---------- Texto de leitura

Três vezes Nova York

Junho de 1992 . Jornal casualmente aberto na página de um anúncio da agência de turismo Soletur: pacote de sete dias incluindo passagem aérea, hospedagem, traslado e city tour. Preço cabível nas economias de uma estudante de Letras pela manhã e professora em curso de inglês americano à noite.
Inesperadamente, as portas para a realização do meu grande sonho se abriam. Com a quantia necessária para viajar (ainda que sem extravagâncias), a disponibilidade de tempo (já que eu entraria de férias em breve) e o passaporte e visto válidos (retirados para visitar a Disney em lua-de-mel), eu mal podia acreditar que aquilo por que eu esperava desde os primeiros anos de estudo de inglês estava prestes a acontecer. E foi assim o início da realização do meu sonho de conhecer Nova York.
Meu parceiro de viagem não poderia ser outro senão aquele que havia provocado em mim a razão do meu desejo. Afinal, meu pai foi quem, na minha adolescência, me despertou a paixão pela língua inglesa e o sotaque americano, dando origem ao meu sonho de visitar a mais famosa cidade da mais imponente nação de falantes de inglês. Papai gostava de estudar inglês e imitar a pronúncia anasalada dos americanos, mas nunca tinha viajado aos Estados Unidos. Aposentado, dispondo de tempo e economias, meu pai prontamente aceitou embarcar comigo no meu sonho.
Em poucos dias o pacote de viagem e as malas foram fechados. Logo estávamos desembarcando no JFK e seguindo de Queens a Manhatan. Nossa chegada à ilha foi triunfal! Avistar os dois prédios mais altos do mundo sob a voz de Frank Sinatra na canção-ícone da cidade foi acreditar que tudo era possível. Minha emoção era tanta que meu coração disparava, meu olhos lacrimejavam e minha voz falhava.
Caminhar sob as luzes de Times Square tornou real a sensação que por tanto tempo eu tivera durante as minhas noites de sono. Sim, eu já tinha estado em Nova York muitas vezes enquanto dormia. Mas nada se comparava a estar lá de corpo e alma presentes. Meu entusiasmo era como o de uma criança que acredita ser possível mergulhar na tela de cinema e tornar-se personagem do filme. Ali estava eu: personagem do meu próprio filme.

--------------------
---------- Registros brutos

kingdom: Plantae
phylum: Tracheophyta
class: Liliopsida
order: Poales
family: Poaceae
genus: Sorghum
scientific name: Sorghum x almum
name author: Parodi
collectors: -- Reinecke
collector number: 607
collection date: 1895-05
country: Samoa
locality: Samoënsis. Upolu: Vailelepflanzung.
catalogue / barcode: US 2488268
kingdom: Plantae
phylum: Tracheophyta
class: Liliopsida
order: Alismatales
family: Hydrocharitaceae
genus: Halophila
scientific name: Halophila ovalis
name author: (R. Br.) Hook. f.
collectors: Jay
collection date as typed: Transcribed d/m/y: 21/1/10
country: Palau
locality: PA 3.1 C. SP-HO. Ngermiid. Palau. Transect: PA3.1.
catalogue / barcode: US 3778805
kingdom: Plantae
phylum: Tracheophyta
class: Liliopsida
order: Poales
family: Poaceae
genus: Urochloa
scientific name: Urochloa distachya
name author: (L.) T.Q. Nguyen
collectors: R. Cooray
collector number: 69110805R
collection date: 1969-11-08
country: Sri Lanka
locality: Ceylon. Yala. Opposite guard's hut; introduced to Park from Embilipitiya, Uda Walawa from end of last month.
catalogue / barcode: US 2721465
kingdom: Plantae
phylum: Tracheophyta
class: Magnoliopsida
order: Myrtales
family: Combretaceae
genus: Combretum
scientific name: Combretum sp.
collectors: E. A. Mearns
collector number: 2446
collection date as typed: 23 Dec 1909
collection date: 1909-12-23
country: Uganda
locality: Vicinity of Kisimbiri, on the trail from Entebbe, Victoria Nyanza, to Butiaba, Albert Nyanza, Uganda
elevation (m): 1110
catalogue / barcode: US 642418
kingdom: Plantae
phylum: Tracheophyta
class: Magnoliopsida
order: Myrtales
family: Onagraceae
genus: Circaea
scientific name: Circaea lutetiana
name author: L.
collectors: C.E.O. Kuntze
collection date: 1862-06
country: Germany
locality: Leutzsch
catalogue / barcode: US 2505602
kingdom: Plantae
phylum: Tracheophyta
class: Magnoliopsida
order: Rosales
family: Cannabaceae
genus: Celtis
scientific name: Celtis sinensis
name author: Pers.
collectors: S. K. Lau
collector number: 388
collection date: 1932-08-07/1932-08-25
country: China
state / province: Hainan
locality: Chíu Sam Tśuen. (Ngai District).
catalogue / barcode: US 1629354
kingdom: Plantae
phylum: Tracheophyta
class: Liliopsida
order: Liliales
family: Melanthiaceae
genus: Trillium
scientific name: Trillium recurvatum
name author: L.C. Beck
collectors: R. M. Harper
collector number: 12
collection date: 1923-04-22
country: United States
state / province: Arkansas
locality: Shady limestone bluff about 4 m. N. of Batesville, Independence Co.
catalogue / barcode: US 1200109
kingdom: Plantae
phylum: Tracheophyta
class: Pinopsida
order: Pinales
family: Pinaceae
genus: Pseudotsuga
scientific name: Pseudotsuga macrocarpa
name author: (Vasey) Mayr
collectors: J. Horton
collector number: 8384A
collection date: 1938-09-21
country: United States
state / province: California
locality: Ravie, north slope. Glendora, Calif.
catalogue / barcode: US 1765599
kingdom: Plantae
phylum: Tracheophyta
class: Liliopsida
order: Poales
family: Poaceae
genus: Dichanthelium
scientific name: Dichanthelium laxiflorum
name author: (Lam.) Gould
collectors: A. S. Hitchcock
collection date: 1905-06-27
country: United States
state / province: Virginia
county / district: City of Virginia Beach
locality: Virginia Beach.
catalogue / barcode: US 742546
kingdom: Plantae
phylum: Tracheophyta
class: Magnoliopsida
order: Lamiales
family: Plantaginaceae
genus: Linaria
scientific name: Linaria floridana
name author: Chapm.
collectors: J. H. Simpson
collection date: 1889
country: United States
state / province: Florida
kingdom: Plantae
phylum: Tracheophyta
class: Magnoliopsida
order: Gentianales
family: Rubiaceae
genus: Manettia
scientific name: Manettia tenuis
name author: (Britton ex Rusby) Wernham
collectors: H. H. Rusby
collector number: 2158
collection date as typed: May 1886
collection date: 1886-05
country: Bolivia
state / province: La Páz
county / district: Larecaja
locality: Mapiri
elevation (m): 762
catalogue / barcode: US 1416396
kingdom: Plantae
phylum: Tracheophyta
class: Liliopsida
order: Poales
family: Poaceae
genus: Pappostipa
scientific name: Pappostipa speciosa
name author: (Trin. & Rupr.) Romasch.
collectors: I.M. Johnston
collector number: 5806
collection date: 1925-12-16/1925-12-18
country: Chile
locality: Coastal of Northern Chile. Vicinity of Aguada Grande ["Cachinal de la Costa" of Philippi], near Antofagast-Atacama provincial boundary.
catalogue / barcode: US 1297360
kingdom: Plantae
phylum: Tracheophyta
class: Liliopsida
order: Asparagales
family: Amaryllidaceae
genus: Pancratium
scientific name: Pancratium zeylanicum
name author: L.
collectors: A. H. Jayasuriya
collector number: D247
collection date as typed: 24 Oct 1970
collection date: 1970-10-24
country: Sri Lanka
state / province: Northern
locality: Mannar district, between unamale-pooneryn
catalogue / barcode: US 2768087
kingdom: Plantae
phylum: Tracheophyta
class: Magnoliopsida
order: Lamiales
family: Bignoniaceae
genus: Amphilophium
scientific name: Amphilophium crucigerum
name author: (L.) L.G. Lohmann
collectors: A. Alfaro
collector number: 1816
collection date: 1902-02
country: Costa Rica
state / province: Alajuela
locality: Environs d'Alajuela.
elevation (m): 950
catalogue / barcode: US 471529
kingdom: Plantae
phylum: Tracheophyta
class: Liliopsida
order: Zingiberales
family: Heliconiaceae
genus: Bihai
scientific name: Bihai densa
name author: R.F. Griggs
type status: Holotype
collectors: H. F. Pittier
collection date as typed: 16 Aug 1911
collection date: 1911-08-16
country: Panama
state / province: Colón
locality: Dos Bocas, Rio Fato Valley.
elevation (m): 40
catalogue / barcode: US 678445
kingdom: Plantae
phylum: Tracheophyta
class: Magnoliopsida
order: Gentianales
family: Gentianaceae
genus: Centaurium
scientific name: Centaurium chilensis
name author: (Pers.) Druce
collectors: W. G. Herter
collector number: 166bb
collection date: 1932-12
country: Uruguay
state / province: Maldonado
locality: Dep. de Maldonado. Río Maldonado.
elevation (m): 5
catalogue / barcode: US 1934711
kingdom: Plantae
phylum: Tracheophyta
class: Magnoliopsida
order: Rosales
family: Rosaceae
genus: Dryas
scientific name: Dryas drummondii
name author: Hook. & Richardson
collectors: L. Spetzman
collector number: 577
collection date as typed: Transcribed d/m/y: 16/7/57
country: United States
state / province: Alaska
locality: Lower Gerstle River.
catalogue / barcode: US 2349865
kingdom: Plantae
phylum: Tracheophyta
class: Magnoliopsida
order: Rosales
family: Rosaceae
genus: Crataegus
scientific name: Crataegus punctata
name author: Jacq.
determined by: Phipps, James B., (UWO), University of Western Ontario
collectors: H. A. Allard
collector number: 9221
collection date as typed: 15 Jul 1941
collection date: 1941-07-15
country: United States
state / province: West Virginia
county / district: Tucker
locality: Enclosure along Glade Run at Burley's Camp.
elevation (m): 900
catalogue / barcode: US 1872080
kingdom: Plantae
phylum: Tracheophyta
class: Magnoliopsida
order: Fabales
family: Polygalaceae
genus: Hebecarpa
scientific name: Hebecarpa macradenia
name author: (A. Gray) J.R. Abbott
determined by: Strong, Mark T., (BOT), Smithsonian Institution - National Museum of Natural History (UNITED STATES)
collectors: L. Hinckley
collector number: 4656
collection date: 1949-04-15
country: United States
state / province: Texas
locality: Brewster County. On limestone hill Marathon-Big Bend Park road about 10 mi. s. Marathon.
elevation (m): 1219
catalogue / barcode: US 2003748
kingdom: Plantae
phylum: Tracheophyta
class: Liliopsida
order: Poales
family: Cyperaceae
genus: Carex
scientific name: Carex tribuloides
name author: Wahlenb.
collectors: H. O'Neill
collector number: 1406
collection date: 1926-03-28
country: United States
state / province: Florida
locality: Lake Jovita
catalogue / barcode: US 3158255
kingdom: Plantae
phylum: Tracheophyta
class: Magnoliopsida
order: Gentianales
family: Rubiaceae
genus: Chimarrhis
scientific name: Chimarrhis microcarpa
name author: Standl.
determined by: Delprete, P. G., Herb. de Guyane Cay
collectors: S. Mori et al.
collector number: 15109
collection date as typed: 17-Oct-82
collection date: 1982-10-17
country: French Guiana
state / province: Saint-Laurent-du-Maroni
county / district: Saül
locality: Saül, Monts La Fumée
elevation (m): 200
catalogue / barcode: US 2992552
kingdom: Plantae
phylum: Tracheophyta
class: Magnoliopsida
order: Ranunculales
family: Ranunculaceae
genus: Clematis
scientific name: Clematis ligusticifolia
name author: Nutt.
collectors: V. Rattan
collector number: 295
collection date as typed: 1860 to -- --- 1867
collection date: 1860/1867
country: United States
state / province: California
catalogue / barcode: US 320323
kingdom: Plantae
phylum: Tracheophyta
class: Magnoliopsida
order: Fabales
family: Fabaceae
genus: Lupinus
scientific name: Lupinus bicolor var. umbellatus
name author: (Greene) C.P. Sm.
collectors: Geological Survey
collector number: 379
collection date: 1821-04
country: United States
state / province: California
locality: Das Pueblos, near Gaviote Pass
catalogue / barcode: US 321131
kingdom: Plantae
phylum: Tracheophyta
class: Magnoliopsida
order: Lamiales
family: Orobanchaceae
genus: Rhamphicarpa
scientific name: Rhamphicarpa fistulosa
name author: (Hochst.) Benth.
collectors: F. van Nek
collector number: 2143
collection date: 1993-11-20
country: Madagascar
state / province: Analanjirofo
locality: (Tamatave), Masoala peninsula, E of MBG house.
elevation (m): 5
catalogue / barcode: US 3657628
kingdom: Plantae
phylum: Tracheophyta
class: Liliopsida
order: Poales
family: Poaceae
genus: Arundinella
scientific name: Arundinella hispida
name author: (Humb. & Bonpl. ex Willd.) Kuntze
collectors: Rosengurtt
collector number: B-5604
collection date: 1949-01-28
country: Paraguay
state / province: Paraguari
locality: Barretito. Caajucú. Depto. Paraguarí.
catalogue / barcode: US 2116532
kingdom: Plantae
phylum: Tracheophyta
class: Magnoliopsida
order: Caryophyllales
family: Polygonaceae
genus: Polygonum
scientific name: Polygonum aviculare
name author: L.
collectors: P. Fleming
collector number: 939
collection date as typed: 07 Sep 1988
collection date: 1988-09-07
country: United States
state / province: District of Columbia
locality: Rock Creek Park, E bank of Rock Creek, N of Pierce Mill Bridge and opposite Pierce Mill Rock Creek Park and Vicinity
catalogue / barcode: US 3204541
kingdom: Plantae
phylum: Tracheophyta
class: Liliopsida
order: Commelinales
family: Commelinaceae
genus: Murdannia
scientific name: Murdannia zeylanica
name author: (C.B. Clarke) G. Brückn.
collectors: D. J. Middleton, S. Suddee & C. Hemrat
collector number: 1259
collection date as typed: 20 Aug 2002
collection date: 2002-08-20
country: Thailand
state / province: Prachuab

--------------------

- **Questão 1**
No texto de leitura, qual agência de turismo publicou o anúncio do pacote de viagem?
- **Questão 2**
Formate como lista numerada, sem linhas em branco, tudo o que vai da linha dos registros que contém "locality: Rock Creek" até o fim dos registros.

- **Resposta 1**
A Soletur.

- **Resposta 2**
1. locality: Rock Creek Park, E bank of Rock Creek, N of Pierce Mill Bridge and opposite Pierce Mill Rock Creek Park and Vicinity
2. catalogue / barcode: US 3204541
3. kingdom: Plantae
4. phylum: Tracheophyta
5. class: Liliopsida
6. order: Commelinales
7. family: Commelinaceae
8. genus: Murdannia
9. scientific name: Murdannia zeylanica
10. name author: (C.B. Clarke) G. Brückn.
11. collectors: D. J. Middleton, S. Suddee & C. Hemrat
12. collector number: 1259
13. collection date as typed: 20 Aug 2002
14. collection date: 2002-08-20
15. country: Thailand
16. state / province: Prachuab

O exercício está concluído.